All Our Yesterdays
- First edition cover
- Author: Harry Warner, Jr.
- Language: English
- Genre: Science fiction fandom, history
- Publisher: Advent (first edition), NESFA Press (second edition)
- Publication date: 1969, 2004
- Publication place: United States
- Media type: paperback, hardcover
- Pages: 370 (second edition)
- ISBN: 1-886778-13-2 (second edition)
- OCLC: 64027304
- Preceded by: Up to Now by Jack Speer, 1939
- Followed by: A Wealth of Fable by Harry Warner, Jr., 1976

= All Our Yesterdays (book) =

1969 book by Harry Warner, Jr.

All Our Yesterdays by Harry Warner, Jr., is a history of science fiction fandom of the 1940s, an essential reference work in the field.
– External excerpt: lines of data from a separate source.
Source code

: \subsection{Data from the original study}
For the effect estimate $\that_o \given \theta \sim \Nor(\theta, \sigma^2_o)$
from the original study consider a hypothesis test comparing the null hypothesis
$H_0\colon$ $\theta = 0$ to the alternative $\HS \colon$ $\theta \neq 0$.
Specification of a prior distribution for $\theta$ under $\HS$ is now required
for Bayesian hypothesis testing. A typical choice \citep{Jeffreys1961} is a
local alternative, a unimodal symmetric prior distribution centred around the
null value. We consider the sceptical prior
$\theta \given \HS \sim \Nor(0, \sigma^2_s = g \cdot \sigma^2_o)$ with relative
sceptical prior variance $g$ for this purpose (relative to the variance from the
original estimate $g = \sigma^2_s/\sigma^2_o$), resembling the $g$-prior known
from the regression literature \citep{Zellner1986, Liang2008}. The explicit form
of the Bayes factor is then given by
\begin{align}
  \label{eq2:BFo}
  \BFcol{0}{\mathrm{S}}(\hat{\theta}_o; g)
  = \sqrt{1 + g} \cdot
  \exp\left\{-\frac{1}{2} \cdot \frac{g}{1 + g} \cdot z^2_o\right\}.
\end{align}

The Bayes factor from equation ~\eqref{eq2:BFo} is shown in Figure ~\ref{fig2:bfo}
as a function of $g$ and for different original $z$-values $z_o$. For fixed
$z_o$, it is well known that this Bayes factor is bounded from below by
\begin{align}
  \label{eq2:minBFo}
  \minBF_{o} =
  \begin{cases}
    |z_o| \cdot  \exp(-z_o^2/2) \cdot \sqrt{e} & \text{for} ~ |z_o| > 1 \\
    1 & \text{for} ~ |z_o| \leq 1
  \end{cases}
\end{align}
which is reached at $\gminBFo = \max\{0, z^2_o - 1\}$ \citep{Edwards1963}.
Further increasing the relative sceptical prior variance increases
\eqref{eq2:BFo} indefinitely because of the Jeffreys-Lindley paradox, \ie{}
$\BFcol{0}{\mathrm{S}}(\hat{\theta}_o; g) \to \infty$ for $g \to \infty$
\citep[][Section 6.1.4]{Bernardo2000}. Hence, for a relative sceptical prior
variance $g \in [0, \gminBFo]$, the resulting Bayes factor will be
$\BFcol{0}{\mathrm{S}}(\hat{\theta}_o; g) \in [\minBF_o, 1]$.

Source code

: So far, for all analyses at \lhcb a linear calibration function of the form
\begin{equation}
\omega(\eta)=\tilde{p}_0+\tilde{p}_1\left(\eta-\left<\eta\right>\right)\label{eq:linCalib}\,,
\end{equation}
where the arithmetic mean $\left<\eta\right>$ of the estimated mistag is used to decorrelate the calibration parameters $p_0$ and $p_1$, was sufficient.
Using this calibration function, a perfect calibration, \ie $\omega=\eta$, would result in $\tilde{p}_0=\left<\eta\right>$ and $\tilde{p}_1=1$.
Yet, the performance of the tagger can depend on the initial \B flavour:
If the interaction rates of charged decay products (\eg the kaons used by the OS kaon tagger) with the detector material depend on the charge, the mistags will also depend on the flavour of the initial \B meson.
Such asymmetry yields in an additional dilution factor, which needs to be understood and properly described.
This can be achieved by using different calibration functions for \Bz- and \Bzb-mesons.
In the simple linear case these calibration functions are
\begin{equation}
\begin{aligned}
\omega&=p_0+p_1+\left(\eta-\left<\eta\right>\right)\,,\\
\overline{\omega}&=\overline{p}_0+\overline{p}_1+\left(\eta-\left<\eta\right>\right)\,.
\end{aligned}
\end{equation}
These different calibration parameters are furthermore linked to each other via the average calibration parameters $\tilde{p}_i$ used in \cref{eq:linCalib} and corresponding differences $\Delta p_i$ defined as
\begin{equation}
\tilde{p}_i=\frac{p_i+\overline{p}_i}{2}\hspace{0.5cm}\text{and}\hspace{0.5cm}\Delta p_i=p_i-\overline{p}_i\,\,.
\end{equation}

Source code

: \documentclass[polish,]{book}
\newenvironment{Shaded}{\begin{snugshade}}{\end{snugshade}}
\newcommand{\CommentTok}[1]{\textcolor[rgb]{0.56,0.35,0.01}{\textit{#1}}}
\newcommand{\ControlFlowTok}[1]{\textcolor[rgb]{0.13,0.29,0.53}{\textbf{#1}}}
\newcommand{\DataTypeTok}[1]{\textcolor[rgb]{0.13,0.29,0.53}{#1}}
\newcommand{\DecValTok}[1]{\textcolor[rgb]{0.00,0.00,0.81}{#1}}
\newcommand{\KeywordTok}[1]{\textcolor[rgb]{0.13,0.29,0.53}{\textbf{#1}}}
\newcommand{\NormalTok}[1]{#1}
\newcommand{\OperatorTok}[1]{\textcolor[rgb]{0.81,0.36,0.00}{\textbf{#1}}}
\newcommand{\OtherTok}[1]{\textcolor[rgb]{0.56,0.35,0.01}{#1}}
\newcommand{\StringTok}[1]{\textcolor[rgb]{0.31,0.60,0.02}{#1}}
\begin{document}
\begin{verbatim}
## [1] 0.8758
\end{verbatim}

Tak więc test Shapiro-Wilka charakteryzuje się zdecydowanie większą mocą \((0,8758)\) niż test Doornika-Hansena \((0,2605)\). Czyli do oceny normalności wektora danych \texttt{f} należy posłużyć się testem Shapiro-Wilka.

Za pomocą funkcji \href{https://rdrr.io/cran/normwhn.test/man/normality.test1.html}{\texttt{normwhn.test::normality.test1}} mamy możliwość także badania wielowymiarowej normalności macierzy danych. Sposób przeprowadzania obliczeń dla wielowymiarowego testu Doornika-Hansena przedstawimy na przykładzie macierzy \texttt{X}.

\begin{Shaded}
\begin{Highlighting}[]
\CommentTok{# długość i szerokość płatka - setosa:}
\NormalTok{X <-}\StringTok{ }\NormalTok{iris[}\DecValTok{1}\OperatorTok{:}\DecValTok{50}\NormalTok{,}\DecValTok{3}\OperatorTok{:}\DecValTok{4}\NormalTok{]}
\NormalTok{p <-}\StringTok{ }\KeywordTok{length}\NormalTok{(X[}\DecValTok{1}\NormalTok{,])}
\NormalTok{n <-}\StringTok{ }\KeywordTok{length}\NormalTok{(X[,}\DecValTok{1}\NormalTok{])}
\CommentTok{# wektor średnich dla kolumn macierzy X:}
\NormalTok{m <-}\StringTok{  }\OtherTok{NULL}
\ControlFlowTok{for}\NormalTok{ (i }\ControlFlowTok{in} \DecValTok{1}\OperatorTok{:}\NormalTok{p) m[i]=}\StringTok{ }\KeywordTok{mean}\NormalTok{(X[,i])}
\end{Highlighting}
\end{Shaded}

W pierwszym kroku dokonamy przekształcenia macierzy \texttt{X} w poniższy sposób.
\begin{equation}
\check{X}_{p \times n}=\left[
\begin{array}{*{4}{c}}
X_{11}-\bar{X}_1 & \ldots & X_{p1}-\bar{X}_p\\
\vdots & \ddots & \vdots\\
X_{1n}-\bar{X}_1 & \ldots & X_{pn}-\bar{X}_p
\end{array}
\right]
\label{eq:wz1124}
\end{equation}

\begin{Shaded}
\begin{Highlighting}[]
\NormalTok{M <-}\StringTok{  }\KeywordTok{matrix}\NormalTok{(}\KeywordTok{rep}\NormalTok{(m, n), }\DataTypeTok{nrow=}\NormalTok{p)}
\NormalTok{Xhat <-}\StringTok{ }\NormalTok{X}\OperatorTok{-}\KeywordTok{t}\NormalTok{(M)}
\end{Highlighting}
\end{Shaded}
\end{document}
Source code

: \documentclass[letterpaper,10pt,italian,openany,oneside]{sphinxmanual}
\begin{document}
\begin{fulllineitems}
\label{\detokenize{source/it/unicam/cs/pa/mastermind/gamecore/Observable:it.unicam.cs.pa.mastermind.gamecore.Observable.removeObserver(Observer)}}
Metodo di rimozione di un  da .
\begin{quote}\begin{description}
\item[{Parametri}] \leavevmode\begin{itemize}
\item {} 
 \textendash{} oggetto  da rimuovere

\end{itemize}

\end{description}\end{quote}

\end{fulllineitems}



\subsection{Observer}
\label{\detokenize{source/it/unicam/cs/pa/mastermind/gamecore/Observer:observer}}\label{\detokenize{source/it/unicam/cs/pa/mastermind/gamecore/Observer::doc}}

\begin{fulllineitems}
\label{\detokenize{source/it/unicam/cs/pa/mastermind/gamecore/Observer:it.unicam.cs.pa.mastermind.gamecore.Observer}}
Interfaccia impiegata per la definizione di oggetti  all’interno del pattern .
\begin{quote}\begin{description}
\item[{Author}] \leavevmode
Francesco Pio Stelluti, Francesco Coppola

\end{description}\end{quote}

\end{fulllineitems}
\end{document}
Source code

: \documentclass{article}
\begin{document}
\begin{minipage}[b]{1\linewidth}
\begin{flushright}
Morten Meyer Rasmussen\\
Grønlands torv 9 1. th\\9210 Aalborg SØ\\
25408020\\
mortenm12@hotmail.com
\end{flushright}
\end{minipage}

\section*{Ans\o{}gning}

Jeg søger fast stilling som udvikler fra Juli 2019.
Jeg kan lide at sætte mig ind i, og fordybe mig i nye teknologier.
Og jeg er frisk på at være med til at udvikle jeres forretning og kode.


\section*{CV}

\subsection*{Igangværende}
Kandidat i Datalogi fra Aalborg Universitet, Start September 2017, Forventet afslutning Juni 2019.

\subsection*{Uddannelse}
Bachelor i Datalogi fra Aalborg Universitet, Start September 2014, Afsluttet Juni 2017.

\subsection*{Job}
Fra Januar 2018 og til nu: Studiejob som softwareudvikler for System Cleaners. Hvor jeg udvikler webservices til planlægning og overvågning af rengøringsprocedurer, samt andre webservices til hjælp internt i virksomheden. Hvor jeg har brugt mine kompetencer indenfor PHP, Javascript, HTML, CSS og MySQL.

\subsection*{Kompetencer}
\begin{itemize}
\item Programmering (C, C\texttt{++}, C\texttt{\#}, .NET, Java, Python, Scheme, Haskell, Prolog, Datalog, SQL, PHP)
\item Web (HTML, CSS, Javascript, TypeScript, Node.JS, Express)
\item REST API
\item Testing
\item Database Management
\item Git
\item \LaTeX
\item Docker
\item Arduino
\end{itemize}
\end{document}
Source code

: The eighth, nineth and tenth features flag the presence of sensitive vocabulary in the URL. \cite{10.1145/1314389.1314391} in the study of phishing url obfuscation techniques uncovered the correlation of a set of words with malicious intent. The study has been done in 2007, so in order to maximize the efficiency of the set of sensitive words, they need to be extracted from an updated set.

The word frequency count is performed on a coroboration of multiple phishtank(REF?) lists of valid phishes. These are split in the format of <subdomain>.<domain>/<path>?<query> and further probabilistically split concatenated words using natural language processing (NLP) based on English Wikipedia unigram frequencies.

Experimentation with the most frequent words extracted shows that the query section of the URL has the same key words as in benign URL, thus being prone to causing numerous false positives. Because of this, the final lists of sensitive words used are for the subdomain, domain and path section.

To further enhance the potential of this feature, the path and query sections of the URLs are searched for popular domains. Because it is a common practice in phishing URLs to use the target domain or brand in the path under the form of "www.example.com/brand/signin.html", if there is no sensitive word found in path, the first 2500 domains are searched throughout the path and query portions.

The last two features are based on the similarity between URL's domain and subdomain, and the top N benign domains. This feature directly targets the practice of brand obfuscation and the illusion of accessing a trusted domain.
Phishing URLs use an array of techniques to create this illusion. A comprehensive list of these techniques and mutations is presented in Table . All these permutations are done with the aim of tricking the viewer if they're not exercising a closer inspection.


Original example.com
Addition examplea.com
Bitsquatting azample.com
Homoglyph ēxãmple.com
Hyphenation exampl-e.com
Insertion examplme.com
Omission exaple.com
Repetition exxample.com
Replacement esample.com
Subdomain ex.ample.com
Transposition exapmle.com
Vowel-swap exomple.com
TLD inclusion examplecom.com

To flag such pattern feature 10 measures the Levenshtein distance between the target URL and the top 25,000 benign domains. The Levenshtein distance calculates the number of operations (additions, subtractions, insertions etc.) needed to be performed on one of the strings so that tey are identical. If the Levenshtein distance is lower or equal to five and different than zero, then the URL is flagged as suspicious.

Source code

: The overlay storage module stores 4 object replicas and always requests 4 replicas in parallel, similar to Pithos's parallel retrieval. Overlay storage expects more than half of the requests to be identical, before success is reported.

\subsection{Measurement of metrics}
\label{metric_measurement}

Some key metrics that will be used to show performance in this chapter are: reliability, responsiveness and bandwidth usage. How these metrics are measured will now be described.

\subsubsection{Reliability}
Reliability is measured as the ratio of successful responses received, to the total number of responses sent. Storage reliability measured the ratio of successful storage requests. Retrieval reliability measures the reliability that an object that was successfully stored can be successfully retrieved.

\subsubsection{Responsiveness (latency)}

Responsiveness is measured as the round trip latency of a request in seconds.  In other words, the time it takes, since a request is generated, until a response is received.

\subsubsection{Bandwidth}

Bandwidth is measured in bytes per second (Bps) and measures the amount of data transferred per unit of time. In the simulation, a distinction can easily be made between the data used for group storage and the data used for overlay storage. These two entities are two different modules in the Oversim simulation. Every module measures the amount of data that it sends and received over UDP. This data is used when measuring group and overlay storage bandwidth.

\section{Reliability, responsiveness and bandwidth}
It was originally published by Advent in 1969; the members of the World Science Fiction Society voted its author the Hugo Award for Best Fan Writer that year. NESFA Press produced a new edition (ISBN 1-886778-13-2) with additional photographs, in 2004, after Warner's death.

Warner also wrote a related series of historical columns called "All Our Yesterdays." He later published a sequel, A Wealth of Fable, covering the 1950s, originally produced in a three-volume mimeographed edition, the first volume issued in 1976, and later expanded into hardcover form (ISBN 0-9633099-0-0) by SCIFI Press in 1992.

==Reception==
Algis Budrys praised Warner's work as "that calm, reasoned, and, I suppose, sometimes slightly prejudiced 'fan history' that the microcosm needs as a counterweight" to Sam Moskowitz's earlier The Immortal Storm.

Science fiction fan and author Mike Resnick called the book "a fabulous, informal history, covering all the high points, reporting on (for example) the initial meeting after the war between DAW (Wollheim) and SaM (the man who barred him from the first Worldcon), filled with well over 100 photos, even indexed. It's a true treasure of fannish history and anecdotes."